Corporate News
By MUGAMBI MUTEGI
In Summary
- Customers on the Sh1,000 and Sh2,500 post-paid plans will lose all unspent bundles accumulated since the product was launched in 2011.
- Users are expected to use all their existing resources (minutes, SMS and data) before they expire and become unavailable on May 26, 2015.
Safaricom subscribers on the Karibu post-pay tariff
will lose all unused airtime, SMS credits and data from their old plans
on May 26 this year.
Bundles received from that date on will
expire after 30 days, ending the unlimited accumulation of airtime and
data that made the Karibu tariff the telecom operator’s most popular
post-paid option.
The telecoms services firm has
announced that, beginning midnight on May 26th, customers on the Sh1,000
and Sh2,500 post-paid plans will lose all unspent bundles accumulated
since the product was launched in 2011.
Safaricom, which considered
terminating the closed tariff entirely, promised to keep it on earlier
this year and offer its over 140,000 subscribers new terms.

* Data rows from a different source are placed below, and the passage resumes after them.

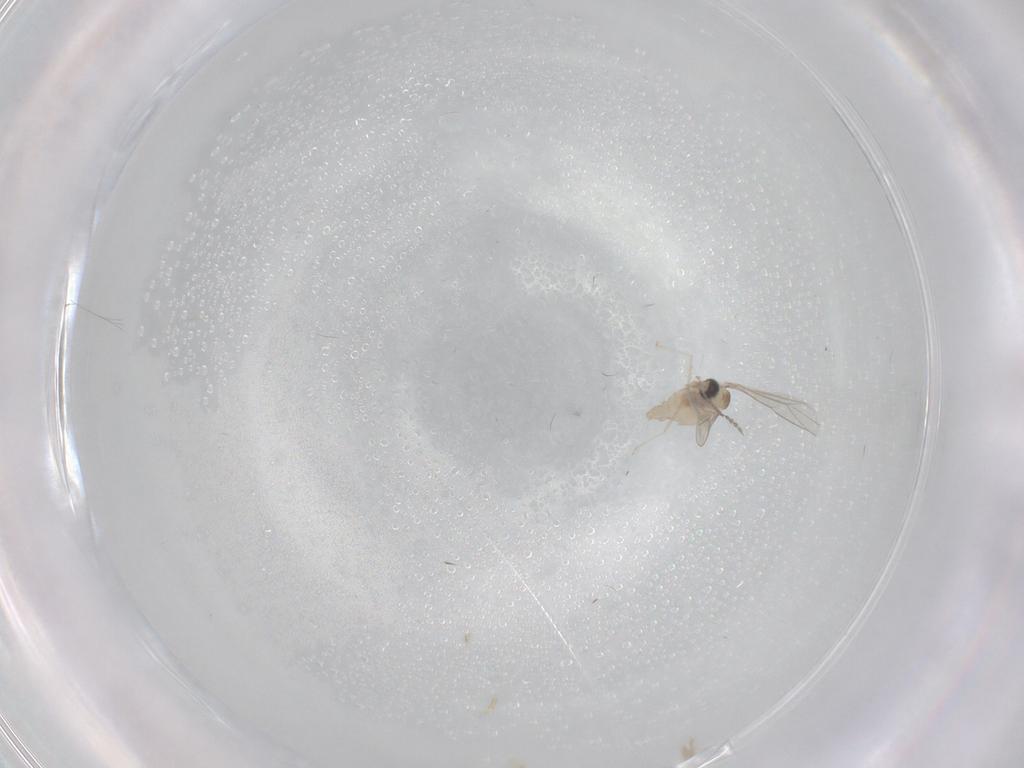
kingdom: Animalia
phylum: Arthropoda
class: Insecta
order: Diptera
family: Cecidomyiidae
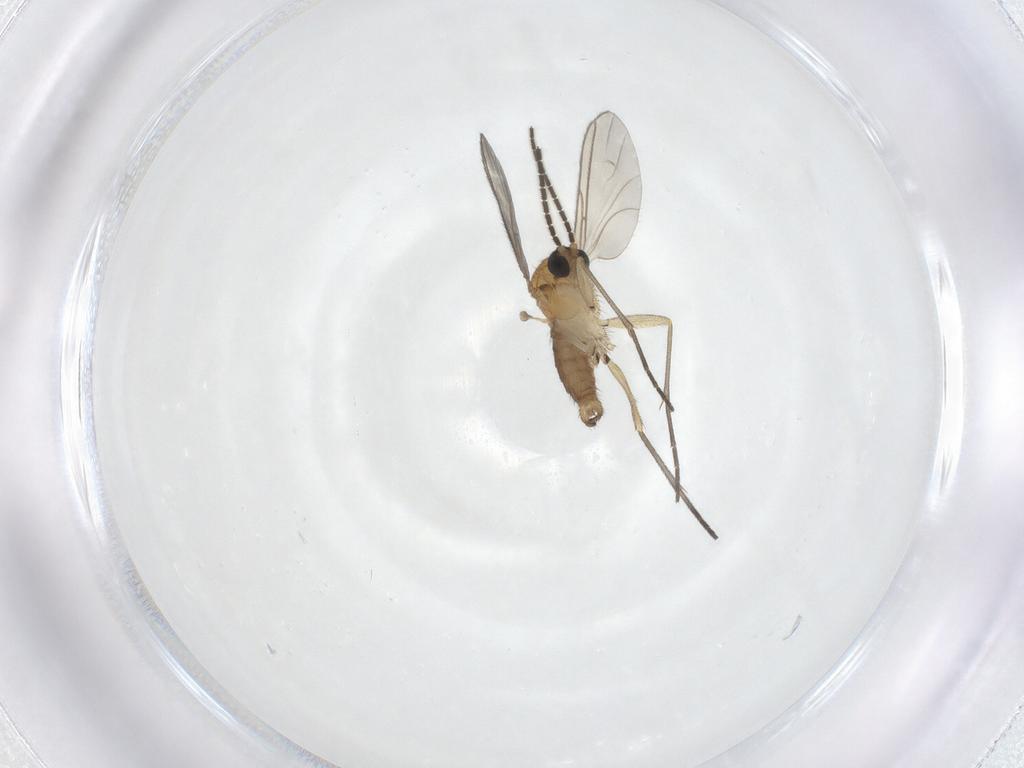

No new
subscribers are being accepted.
The mobile giant has left the
monthly charges for the two plans unchanged, as well as retained their
call times, text message credits and data bundles.
“The changes mean that all
subscribers on the (Karibu) PostPay 1000 and PostPay 2500 bundles will
be expected to have used all their existing resources (minutes, SMS and
data) before they expire and become unavailable on May 26, 2015,” the
telecom operator said in a notice to its subscribers.
“After that date, the subscribers
will continue to enjoy the existing Karibu PostPay bundles and will
receive the same amount of minutes, SMS and data which will be renewed
on a monthly basis, with any unused resources automatically expiring
after 30 days.”
The Karibu tariff has two price
plans. For Sh1,000 per month, a subscriber gets 900 minutes talk time
for on-net calls, 100 minutes for off-net calls, 100 megabytes of data
and 100 on-net SMSes.
For the Sh2,500 per month
package, subscribers get 2,200 minutes for Safaricom-to-Safaricom calls,
300 minutes to rival networks, 250 megabytes of data and 250 on-net
text messages.
The revised tariff will be a
bitter-sweet pill to swallow for subscribers who now have just 27 days
to clear accumulated talk time bundles that, especially for early
enrollers, run into tens of thousands of minutes.
Many will be glad, however, at
the decision to retain the tariff at the same price and bundles, given
the more drastic measures feared when the tariff revision was first
announced a year ago.
Safaricom CEO Bob Collymore has
in the past described the Karibu tariff as promotional, saying its
loss-making run since launch made it a candidate for termination.
The low revenues from the tariff
were attributable to the fact that Karibu subscribers pay less than one
shilling per minute to make calls, compared to Safaricom customers on
pre-paid plans who pay about Sh4 a minute for calls made during peak
hours (8am and 10pm).
On May 25 last year, the telecom
firm announced the tariff termination adding that it would no longer be
accepting subscriptions from new subscribers.